■ **Try it**: Copy the material below with each instance of "value" swapped for "amount" and everything else unchanged. Omit the pictures from your copy.

■ **Stored data**:
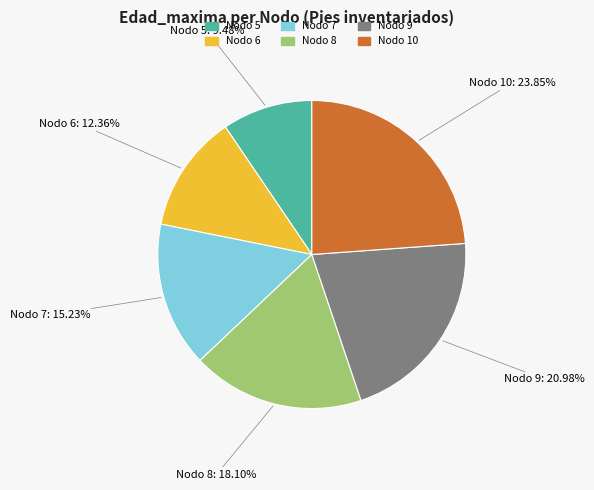

Does any single category account for the majority?

No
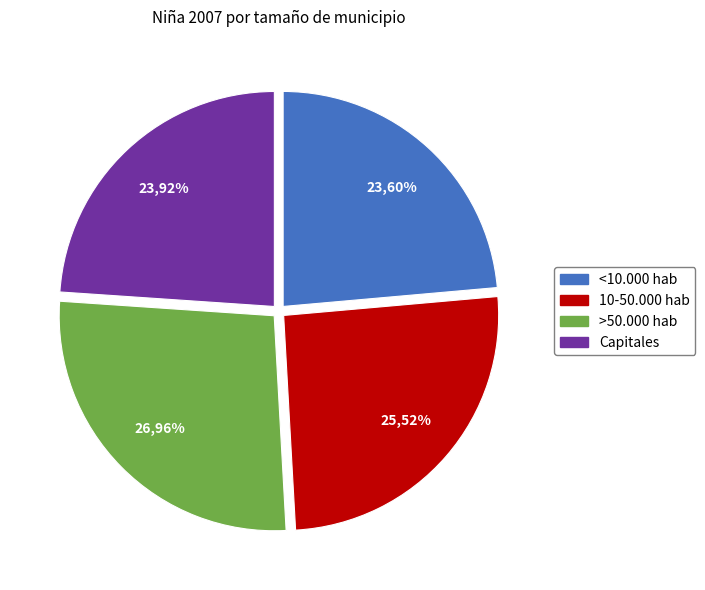

Rank the categories by value from highest to lowest.

>50.000 hab, 10-50.000 hab, Capitales, <10.000 hab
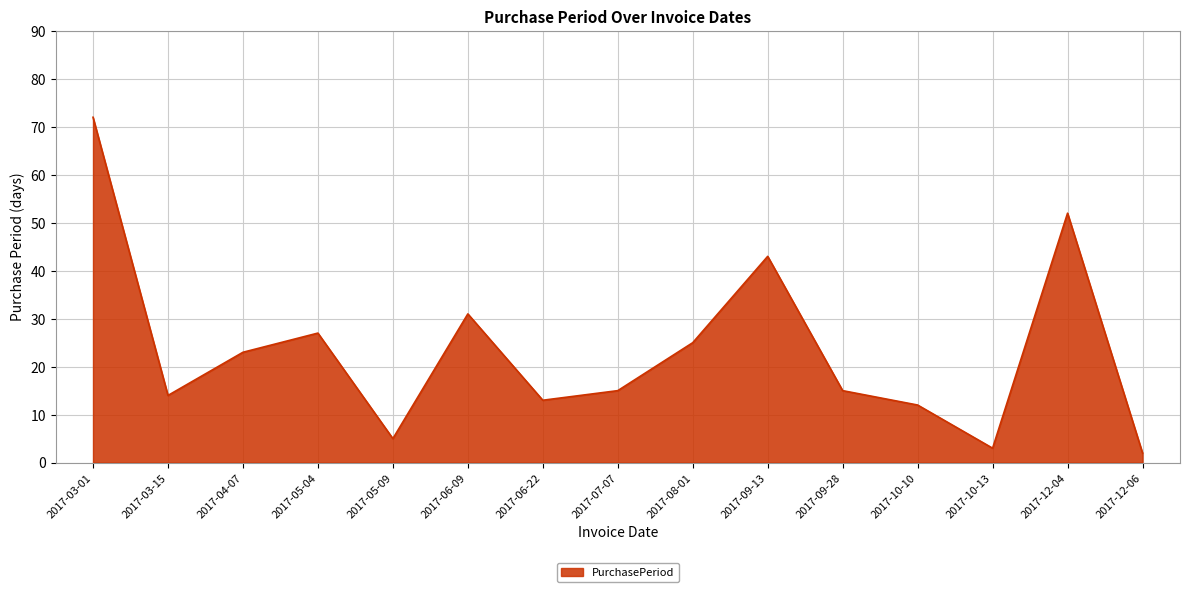

What is the change in value from 2017-07-07 to 2017-10-13?

-12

■ **Solution to the exercise**:
Does any single category account for the majority?

No

Rank the categories by amount from highest to lowest.

>50.000 hab, 10-50.000 hab, Capitales, <10.000 hab

What is the change in amount from 2017-07-07 to 2017-10-13?

-12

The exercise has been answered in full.